First of all, the lessons of the precautionary principle (Raffensberger and Tickner 1999; Sand 2000) are clearly relevant in structuring a new approach to environmental protection. This principle emerged as an important factor in environmental policy at around the same time as cleaner production emerged as a new environmental management paradigm. The earliest formulation of the principle can be traced back to the first international Conference on the Protection of the North Sea in 1984 (Dethlefsen et al. 1993). The second conference, in 1987, formalized acceptance of the principle by agreeing to 'reduce polluting emissions' of particular kinds of substances 'especially where there is reason to assume that certain damage or harmful effects ... are likely to be caused by such substances' (North Sea Ministers 1987). The fundamental import of the principle is to take action to mitigate potential causes of environmental pollution in advance of conclusive scientific evidence about actual effects. Though originally formulated in terms of a specific class of substances - namely those that are persistent, toxic and bioaccumulable -subsequent applications of and attempts to explicate the principle have stressed that the domain of precaution could potentially be applied to all anthropogenic emissions. As such, the principle enshrines a call to reduce the material outputs from all industrial systems: in effect therefore to engage in cleaner production.
The principle of prevention provides perhaps the most fundamental distinction between the concept of cleaner production and earlier environmental protection strategies (Hirschhorn and Oldenburg 1991; Hirschhorn et al. 1993). The idea of a preventive approach to problem solving can be illustrated by reference to preventive health care. Curative medicine attempts to correct imbalances and diseases in the organism through surgery or through treatment with drugs.
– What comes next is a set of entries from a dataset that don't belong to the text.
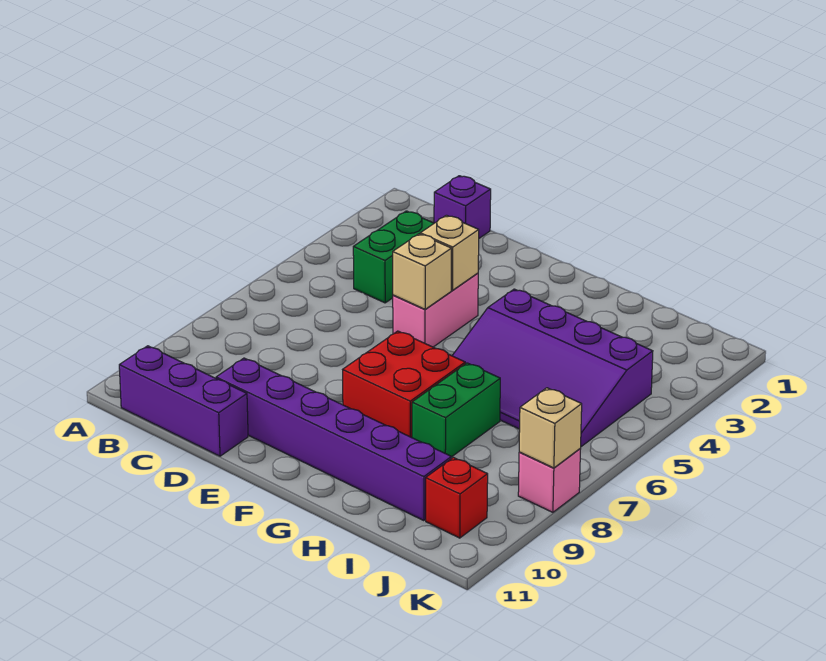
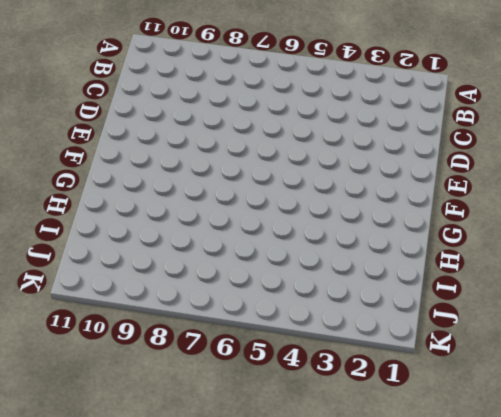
none -> purple brick B11:D11 level 1
none -> purple brick C1 level 1
none -> green brick C3:C4 level 1

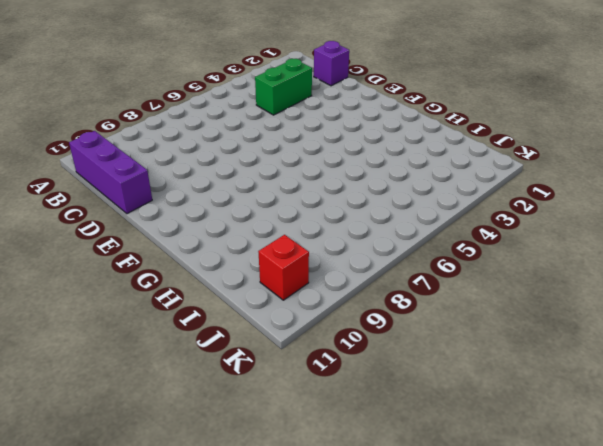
none -> purple brick D10:I10 level 1
none -> pink brick E4:E5 level 1
none -> red brick F7:G8 level 1

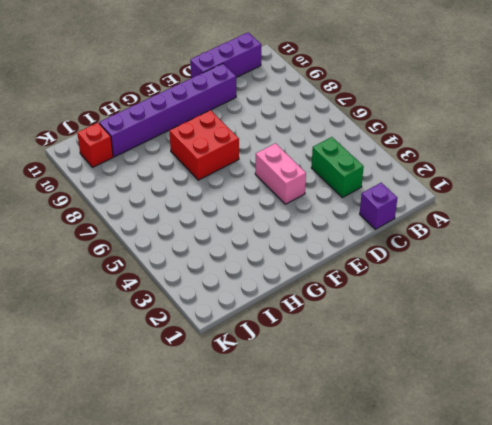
none -> purple slope G4:J6 level 1 top 4
none -> green brick H7:H8 level 1
none -> pink brick K8 level 1

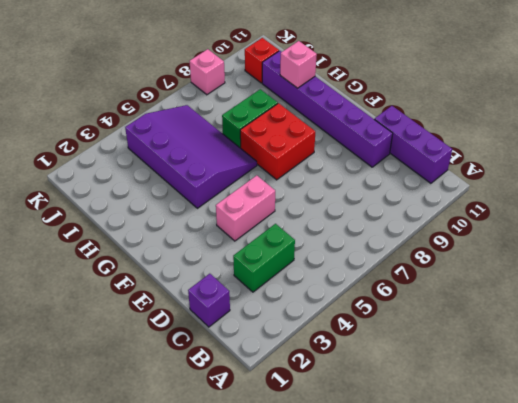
pink brick H10 level 2 -> none
none -> tan brick E4 level 2
none -> tan brick E5 level 2
none -> tan brick K8 level 2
Preventive medicine seeks to prevent illness itself by promoting health in the patient, and increasing his or her natural resistance to disease. But preventive medicine, to be successful, must act upstream, as it were, in advance of the onset of disease. Once the illness has set in, the organism is already out of balance. Curative medicine can of course still 'prevent' a sick patient from dying, and often aids recovery. But it is generally more expensive and often more difficult than ensuring that the patient stays healthy to start with.
Preventive environmental management also requires actions to be taken upstream, before environmental impacts occur. This is in contrast to more traditional environmental management strategies which by focusing on environmental endpoints tend to clean up pollution, as it were, after the fact. Such clean-up strategies can sometimes 'prevent' environmental emissions from affecting human health, and for this reason remain important within environmental management. But they are expensive ways of dealing with anthropogenic impacts on the environment, and generally fail to address the root causes of pollution. Preventive environmental management also distinguishes itself from end-of-pipe environmental management which attempts to 'prevent' the emission of specific pollutants into a particular environmental medium by placing some kind of filter or treatment between the emission and the environment. Again, the logic of prevention is to seek intervention at an earlier stage of the process in such a way that the polluting emission does not arise in the first place.
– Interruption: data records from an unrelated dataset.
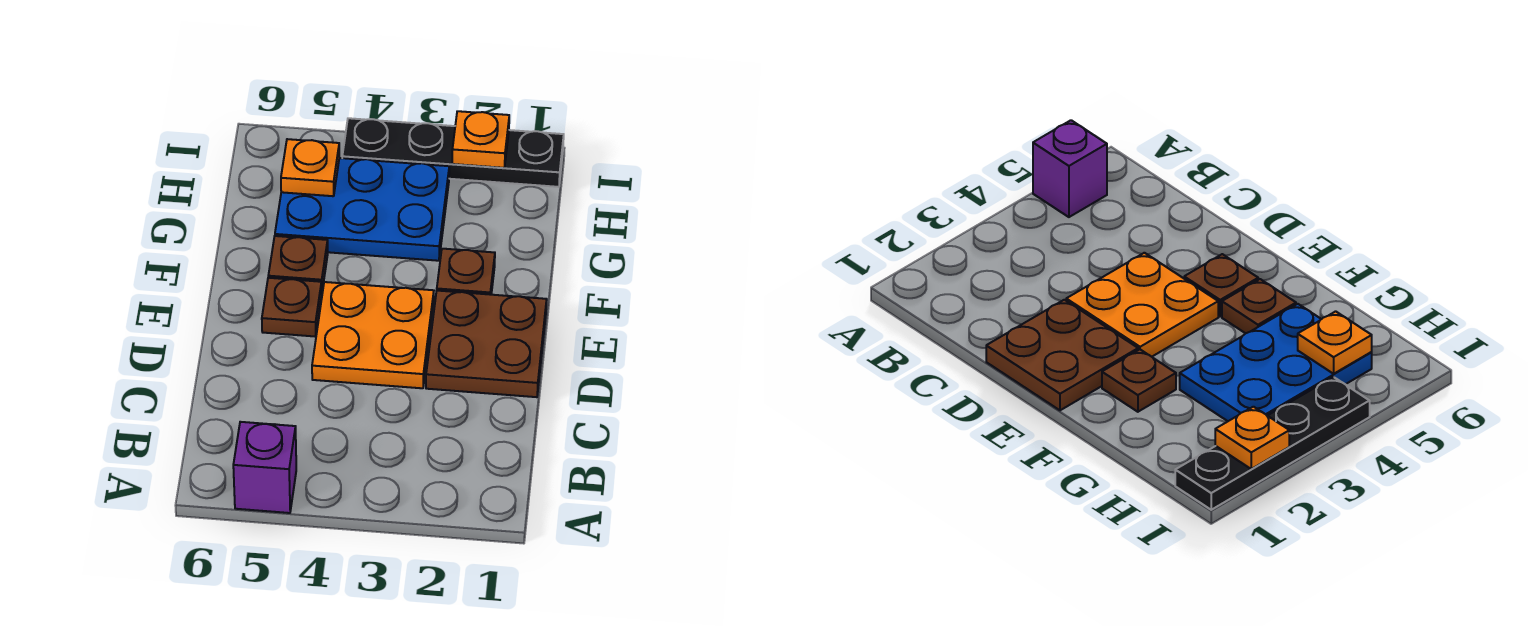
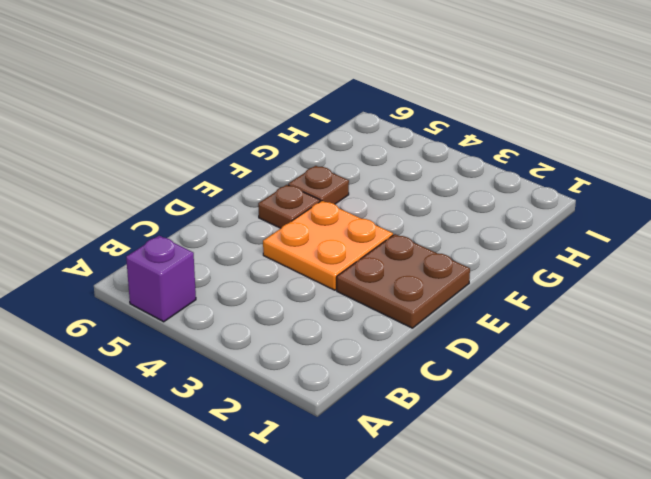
none -> brown plate F2 level 1
none -> blue plate G3:H5 level 1

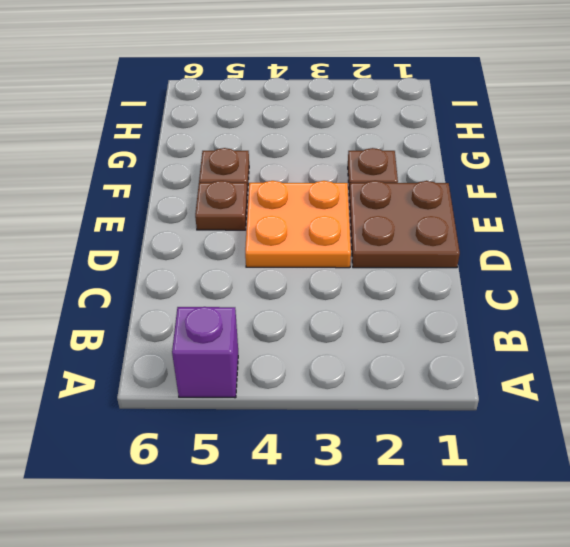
none -> blue plate G3:H5 level 1
none -> black plate I1:I4 level 1

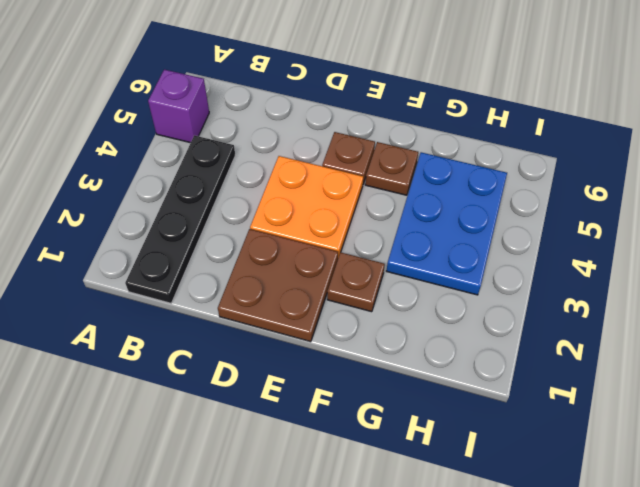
black plate B1:B4 level 1 -> black plate I1:I4 level 1
none -> orange plate H5 level 2
none -> orange plate I2 level 2

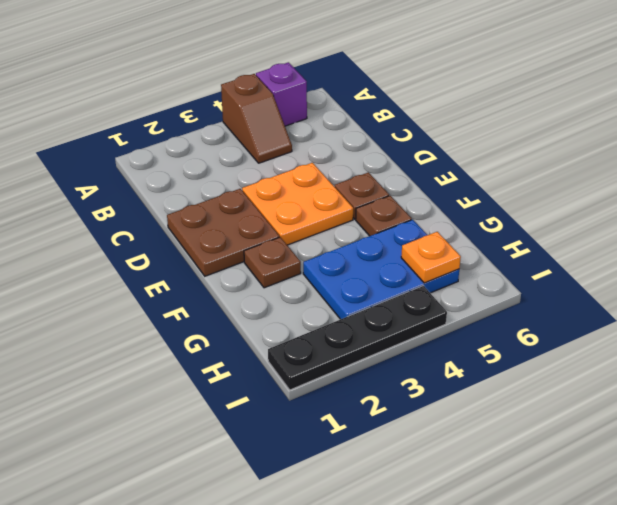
brown slope A4:B4 level 1 top A -> none
none -> orange plate I2 level 2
There is a sense in which the prevention is thus a directional strategy: it looks as far as possible upstream in a network of causes and effects; it attempts to identify those elements within the causal network which lead to a particular problem; and it then takes action at the source to avoid the problem. The preventive approach recognizes the demand for products and services as the prime mover in the impact of anthropogenic systems on the environment. In particular, therefore, the preventive nature of clean production entails the need to 'reconsider product design, consumer demand, patterns of material consumption, and indeed the entire basis of economic activity' (Jackson 1993).
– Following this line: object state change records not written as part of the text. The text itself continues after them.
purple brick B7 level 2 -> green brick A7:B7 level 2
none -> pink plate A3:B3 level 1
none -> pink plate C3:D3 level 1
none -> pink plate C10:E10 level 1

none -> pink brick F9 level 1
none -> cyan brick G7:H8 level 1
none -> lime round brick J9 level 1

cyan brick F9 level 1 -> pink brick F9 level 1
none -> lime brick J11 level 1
Finally, cleaner production attempts to formulate an integrated approach to environmental protection. Traditional end-of-pipe approaches have tended to concentrate on specific environmental media: air, water or land. One of the failures of earlier management approaches was to reduce specific environmental emissions at the expense of emissions into different media. Cleaner production attempts to avoid this problem by concentrating on all material flows, rather than selected ones. Furthermore, as the definitions point out, cleaner production demands that attention be paid to emissions over the whole life cycle of the product or service from raw material extraction, through conversion and production, distribution, utilization or consumption, re-use or recycling, and to ultimate disposal.